Brush Cleaning – A Brush Makers Top Tips

We often get asked what the best way to clean your brushes is. Truthfully, there are so many different ways and it really does depend on which medium you’re using, how often you use your brushes, whether you are in a rush or whether you have time to clean them thoroughly.

In short, there’s a million and one ways, so here are some tips as a basic rule, rest assured over time you’ll find your own neat way to do things. The main thing to remember is that cleaning your brushes is an important investment both of your time and your money. The more you look after your tools, the better they will serve you. If you type in brush cleaning on the internet, you will find 100’s of forums all explaining different ways to clean your brushes. In short, find a way that suits you and stick to it.

Watercolour Brushes

Cleaning watercolour brushes is easy! Grab your brushes and head to the sink. You can hold them under the tap and let the pigment wash off them with the flow of the water. Get yourself a bar of soap and use the palm of your hand to gently wipe the brushes back and forth to ensure they are clean throughout. Squeeze the water out of the brush and reshape them. Store upright and condition them from time to time. Easy peasy.

Acrylic Brushes

You must ensure to clean your Acrylic brushes in-between each use; not doing so will allow the Acrylic paint to harden the bristles or fibres and bond them together.
We recommend Synthetic brushes over Natural Hair brushes as a general rule since they withstand the abuse of Acrylic paint and they clean more easily. You must not let the Acrylic paint dry on your brush as this is really difficult to get out. Grab a rag or kitchen towel and wipe away any excess paint from your brush to begin with; this will make the washing process faster and easier. Thoroughly rinse the brush with water and wipe the brush in your palm to get the paint out. You can use soap to speed this process and condition your brushes.

Oil Brushes

Start with wiping your brushes on a rag or paper towel. You should then wash them thoroughly with a good soap. (You can use olive oil soap for example). To clean them thoroughly you can use a dish soap (in England we call it fairy liquid), or overseas you may have Murphys Oil Soap or Dawn.
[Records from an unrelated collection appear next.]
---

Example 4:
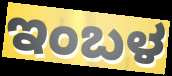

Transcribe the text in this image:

ಇಂಬಳ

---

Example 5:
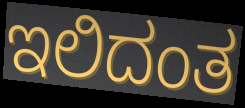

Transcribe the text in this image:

ಇಲಿದಂತ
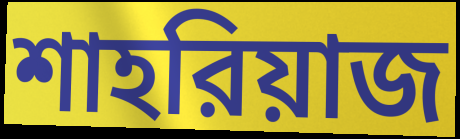
শাহরিয়াজ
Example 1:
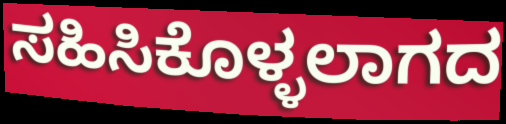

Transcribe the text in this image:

ಸಹಿಸಿಕೊಳ್ಳಲಾಗದ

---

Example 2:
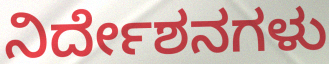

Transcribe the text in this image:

ನಿರ್ದೇಶನಗಳು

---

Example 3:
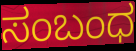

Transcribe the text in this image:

ಸಂಬಂಧ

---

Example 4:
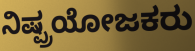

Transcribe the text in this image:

ನಿಷ್ಪ್ರಯೋಜಕರು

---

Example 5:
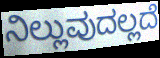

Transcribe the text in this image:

ನಿಲ್ಲುವುದಲ್ಲದೆ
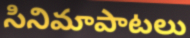
సినిమాపాటలు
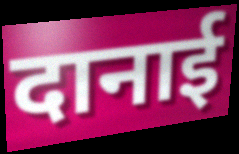
दानाई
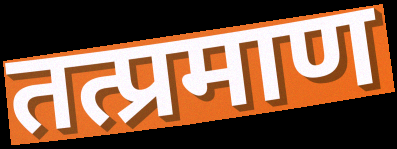
तत्प्रमाण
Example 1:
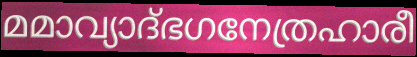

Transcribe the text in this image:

മമാവ്യാദ്ഭഗനേത്രഹാരീ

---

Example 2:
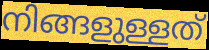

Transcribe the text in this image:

നിങ്ങളുള്ളത്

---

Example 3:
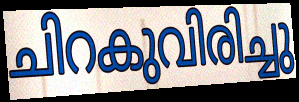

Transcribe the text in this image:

ചിറകുവിരിച്ചു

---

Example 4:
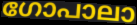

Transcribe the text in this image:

ഗോപാലാ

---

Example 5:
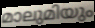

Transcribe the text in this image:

മാലുമിയും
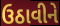
ઉઠાવીને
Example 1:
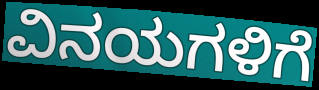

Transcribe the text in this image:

ವಿನಯಗಳಿಗೆ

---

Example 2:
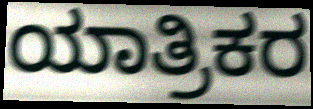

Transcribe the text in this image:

ಯಾತ್ರಿಕರ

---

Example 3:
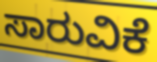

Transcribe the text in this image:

ಸಾರುವಿಕೆ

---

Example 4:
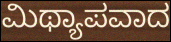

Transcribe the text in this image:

ಮಿಥ್ಯಾಪವಾದ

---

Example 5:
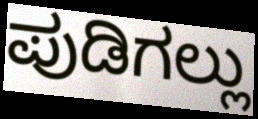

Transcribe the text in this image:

ಪುಡಿಗಲ್ಲು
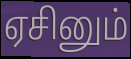
ஏசினும்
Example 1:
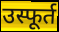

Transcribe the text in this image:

उस्फूर्त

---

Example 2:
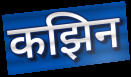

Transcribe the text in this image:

कझिन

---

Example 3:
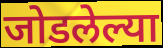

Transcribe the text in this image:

जोडलेल्या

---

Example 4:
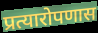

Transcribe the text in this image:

प्रत्यारोपणास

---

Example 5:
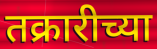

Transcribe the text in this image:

तक्रारीच्या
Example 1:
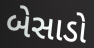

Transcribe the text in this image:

બેસાડો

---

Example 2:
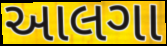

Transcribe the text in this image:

આલગા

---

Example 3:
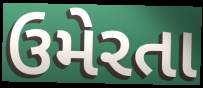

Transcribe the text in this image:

ઉમેરતા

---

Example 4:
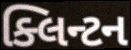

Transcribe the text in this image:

ક્લિન્ટન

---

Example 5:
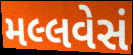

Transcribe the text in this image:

મલ્લવેસં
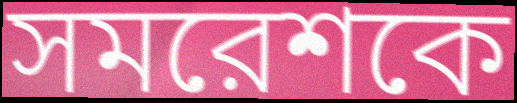
সমরেশকে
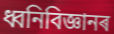
ধ্বনিবিজ্ঞানৰ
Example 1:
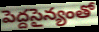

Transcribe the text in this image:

పెద్దసైన్యంతో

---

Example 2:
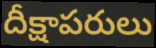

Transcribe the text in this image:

దీక్షాపరులు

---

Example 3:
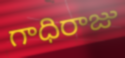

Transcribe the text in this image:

గాధిరాజు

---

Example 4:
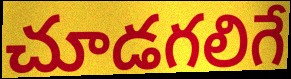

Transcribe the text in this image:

చూడగలిగే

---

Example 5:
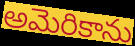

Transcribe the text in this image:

అమెరికాను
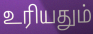
உரியதும்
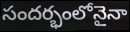
సందర్భంలోనైనా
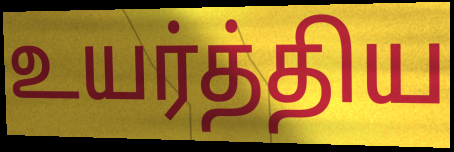
உயர்த்திய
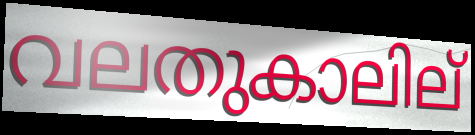
വലതുകാലില്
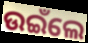
ଉଇଁଲେ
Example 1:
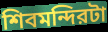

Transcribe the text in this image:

শিবমন্দিরটা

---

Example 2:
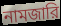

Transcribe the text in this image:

নামজারি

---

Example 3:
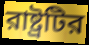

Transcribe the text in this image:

রাষ্ট্রটির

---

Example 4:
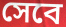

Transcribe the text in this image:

সেবে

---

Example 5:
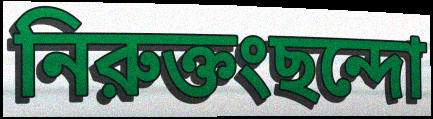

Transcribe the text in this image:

নিরুক্তংছন্দো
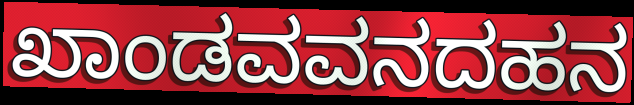
ಖಾಂಡವವನದಹನ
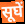
सूघें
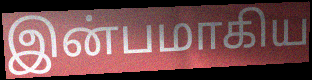
இன்பமாகிய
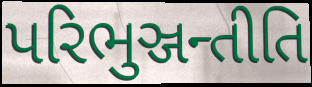
પરિભુઞ્જન્તીતિ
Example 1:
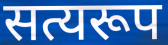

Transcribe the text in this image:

सत्यरूप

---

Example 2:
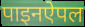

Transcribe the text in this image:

पाइनऐपल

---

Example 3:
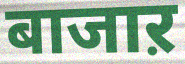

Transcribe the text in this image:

बाजाऱ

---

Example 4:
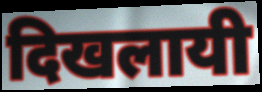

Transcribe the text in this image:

दिखलायी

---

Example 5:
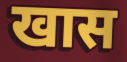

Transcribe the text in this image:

खास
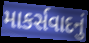
માકર્સવાદનું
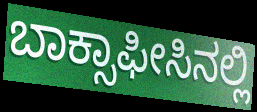
ಬಾಕ್ಸಾಫೀಸಿನಲ್ಲಿ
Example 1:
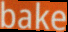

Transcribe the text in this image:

bake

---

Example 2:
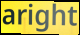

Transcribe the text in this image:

aright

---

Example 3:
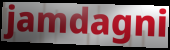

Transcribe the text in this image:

jamdagni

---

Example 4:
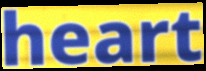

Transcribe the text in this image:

heart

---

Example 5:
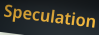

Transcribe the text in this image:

Speculation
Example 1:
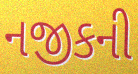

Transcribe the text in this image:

નજીકની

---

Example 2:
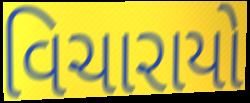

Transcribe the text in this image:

વિચારાયો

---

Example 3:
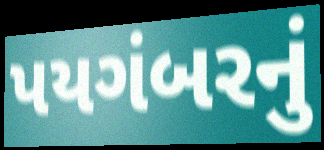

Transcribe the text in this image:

પયગંબરનું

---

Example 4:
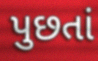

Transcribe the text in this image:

પુછતાં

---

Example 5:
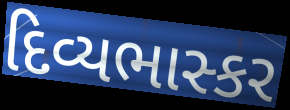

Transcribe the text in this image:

દિવ્યભાસ્કર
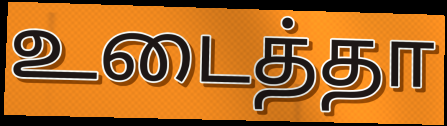
உடைத்தா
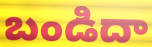
బండిదా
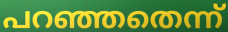
പറഞ്ഞതെന്ന്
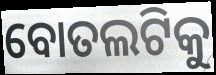
ବୋତଲଟିକୁ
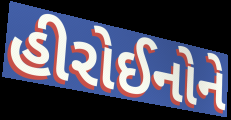
હીરોઈનોને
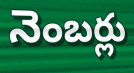
నెంబర్లు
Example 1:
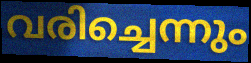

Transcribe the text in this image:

വരിച്ചെന്നും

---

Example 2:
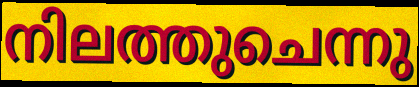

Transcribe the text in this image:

നിലത്തുചെന്നു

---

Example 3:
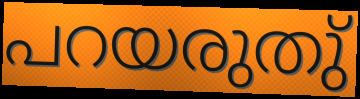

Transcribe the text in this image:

പറയരുതു്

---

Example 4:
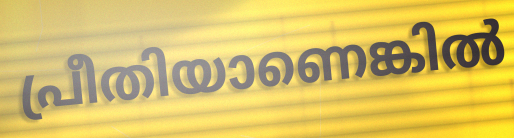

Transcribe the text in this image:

പ്രീതിയാണെങ്കിൽ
We do not endorse the use of mineral spirits or solvents. Though they are quicker for the process; they are a known brush killer. Oil cleans oil, so safflower, rapeseed & linseed oils should work too.

A good tip is not to load the brush right down to the ferrule (hence why many oil painters choose the long flats, long filberts and egrets for the longer length of hair). You must make sure you clean the whole brush; not doing so will cause paint to collect at the base and in doing so will cause it to splay outwards.  Be sure to reshape the brush once you’ve cleaned it through and a great tip by Richard Schmid is to fold card over your flats and filberts and clip a peg on them to hold them in shape.
Truthfully there’s a million and one ways. Everyone has their own way of doing things but I’ve written more specifically about our Oil Brushes.



No matter what works for you, ensure that you reshape your brushes to the way they first looked when you bought them, before you let them dry. If you have round brushes with caps on them, we recommend to throw those away. The protective cap we use is for transport purposes only and unless you have brilliant eyesight and a steady hand, you’ll bend back the hairs each and every time you try to get the cap back on.
Always leave your brushes somewhere they can dry completely (do not store them in an air-tight container before they are dry). Invest in a wrap or brush case to carry your brushes.

We sell Brush Holders for a few pounds to store your brushes upright in your studio. They are easy to assemble and inexpensive (Search BH50 on our website). Alternatively, we sell beautiful bamboo brush rolls and handmade brush wraps (made inhouse) for carrying your brushes. Both of these allow your brushes to dry naturally and ensure no mould.
The colour of the hairs or fibres will change over time – this is normal and does not affect the performance of the brush. For any synthetic brushes loosing their shape you can hold them in boiling water for 30 seconds, this should help pull them back into shape.
Natural hair brushes can enjoy a treat of conditioner from time to time, soak them and leave them for 30 minutes – when you come back to them and rinse it out they should feel nice and soft again. Make sure the conditioner is fully washed out before using your brushes.

The best advice one can give is to ask! Ask your teacher and your art friends. If you find a way that works for you then stick with it. Just remember, your brushes are an investment and worth taking care of.